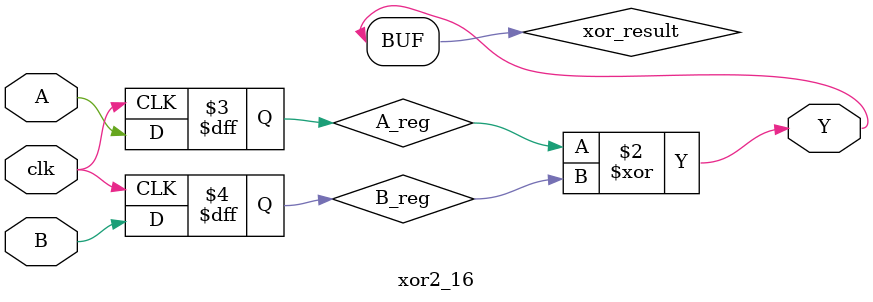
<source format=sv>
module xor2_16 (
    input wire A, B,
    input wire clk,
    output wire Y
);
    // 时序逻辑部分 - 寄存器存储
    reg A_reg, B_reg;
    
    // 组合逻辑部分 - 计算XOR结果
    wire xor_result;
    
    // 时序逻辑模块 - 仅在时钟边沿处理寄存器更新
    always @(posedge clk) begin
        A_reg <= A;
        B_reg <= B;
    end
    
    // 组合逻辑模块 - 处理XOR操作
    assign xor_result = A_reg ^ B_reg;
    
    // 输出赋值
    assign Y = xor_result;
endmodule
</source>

Task goal
Using the material above, state how many lines carry the word "assign", giving the number alone.

Solution below
2